Lewis is the first patient outside of Germany to be fitted with the latest generation of the light-sensitive chip. The implant--a 3 mm square array of about 1500 pixels that sends pulsed electrical signals to nerve cells--is connected to a tiny computer that sits underneath the skin behind the ear. This is powered by a magnetic coil on the skin. From the outside, it looks like a hearing aid.

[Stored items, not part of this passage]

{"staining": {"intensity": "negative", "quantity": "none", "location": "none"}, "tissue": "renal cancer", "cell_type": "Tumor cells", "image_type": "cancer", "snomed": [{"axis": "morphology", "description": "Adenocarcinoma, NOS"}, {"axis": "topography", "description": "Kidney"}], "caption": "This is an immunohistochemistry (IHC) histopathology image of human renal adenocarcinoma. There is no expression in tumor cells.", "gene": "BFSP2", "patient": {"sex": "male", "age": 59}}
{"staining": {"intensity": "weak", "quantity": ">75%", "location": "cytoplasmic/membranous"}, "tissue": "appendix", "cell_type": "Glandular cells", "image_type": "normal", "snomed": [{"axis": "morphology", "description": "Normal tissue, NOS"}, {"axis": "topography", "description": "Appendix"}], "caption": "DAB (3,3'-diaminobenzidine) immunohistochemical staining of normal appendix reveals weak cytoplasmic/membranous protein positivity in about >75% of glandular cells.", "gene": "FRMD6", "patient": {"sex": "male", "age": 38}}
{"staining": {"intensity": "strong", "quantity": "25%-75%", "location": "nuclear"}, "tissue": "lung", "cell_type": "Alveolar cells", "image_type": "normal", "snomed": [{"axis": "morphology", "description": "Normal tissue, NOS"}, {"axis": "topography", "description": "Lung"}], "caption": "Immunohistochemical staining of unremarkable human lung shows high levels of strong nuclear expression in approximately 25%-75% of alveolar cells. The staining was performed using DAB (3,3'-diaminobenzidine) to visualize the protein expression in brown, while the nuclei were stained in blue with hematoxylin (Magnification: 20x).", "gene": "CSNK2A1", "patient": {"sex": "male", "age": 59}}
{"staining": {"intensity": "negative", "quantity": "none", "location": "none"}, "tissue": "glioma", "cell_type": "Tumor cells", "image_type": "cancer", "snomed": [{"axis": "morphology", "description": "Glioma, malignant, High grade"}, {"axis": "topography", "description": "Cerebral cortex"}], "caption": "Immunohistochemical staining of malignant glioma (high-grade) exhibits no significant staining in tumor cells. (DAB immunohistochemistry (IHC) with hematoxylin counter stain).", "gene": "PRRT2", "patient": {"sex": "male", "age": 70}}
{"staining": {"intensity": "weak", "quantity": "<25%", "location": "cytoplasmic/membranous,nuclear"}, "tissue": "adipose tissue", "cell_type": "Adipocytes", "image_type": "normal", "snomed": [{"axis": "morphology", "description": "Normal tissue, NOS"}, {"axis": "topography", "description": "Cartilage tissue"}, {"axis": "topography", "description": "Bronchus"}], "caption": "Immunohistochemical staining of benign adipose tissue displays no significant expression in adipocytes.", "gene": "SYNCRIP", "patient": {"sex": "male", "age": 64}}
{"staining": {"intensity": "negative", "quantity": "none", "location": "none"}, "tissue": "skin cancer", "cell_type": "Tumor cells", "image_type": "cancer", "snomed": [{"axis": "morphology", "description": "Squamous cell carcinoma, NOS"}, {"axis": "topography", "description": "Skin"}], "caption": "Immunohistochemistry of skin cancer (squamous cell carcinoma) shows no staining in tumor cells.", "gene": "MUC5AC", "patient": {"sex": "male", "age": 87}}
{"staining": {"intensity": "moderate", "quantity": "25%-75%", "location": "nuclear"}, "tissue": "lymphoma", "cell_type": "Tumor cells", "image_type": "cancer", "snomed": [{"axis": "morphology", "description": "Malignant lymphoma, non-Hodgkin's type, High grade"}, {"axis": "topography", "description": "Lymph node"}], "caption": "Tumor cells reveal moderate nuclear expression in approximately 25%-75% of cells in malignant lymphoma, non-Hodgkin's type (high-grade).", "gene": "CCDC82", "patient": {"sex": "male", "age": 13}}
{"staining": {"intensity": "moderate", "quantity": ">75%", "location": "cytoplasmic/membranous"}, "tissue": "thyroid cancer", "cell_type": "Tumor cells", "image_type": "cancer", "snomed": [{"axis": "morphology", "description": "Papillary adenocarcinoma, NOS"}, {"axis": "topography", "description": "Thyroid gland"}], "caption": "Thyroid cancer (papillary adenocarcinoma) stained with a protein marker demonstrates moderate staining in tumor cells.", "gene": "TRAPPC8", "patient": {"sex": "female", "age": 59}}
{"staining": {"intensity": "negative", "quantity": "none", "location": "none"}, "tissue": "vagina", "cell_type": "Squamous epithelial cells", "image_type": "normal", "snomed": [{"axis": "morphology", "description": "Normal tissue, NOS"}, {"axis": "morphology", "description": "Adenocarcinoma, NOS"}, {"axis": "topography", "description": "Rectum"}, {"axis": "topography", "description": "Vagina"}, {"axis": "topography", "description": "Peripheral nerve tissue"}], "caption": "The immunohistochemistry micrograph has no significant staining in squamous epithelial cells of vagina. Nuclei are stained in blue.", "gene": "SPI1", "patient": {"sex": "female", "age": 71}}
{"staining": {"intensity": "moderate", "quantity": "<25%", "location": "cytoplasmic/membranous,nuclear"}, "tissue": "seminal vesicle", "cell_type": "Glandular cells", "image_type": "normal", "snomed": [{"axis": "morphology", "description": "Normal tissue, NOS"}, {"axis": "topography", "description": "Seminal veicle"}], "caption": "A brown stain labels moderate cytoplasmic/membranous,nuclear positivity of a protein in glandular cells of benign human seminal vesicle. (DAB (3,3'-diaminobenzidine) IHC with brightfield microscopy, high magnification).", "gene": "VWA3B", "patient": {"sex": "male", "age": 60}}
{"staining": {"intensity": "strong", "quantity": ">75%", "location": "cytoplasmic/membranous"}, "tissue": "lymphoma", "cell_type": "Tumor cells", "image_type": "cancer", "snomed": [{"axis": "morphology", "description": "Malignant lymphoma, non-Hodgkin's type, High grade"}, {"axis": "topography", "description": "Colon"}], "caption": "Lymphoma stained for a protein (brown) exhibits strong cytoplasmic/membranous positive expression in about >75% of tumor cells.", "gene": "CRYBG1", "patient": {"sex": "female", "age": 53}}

According to a related story in R&D Magazine, since Lewis still had an intact optic nerve and the necessary brain wiring for vision, the scientists just needed a device to substitute for the photoreceptors that Lewis lost as a result of having retinitis pigmentosa--an incurable disease that causes retinal degeneration as photoreceptor cells die off. The chip was developed by engineering firm Retina Implant (Reutlingen, Germany) and captures the light entering the eye to stimulate the nerve cells of the inner retina to deliver signals to the brain through the optic nerve.
When the device is first switched on, patients see flashes of light, but over a few weeks the brain learns to convert those flashes into meaningful shapes and objects. The images can be black and white and grainy but still have the power to transform lives.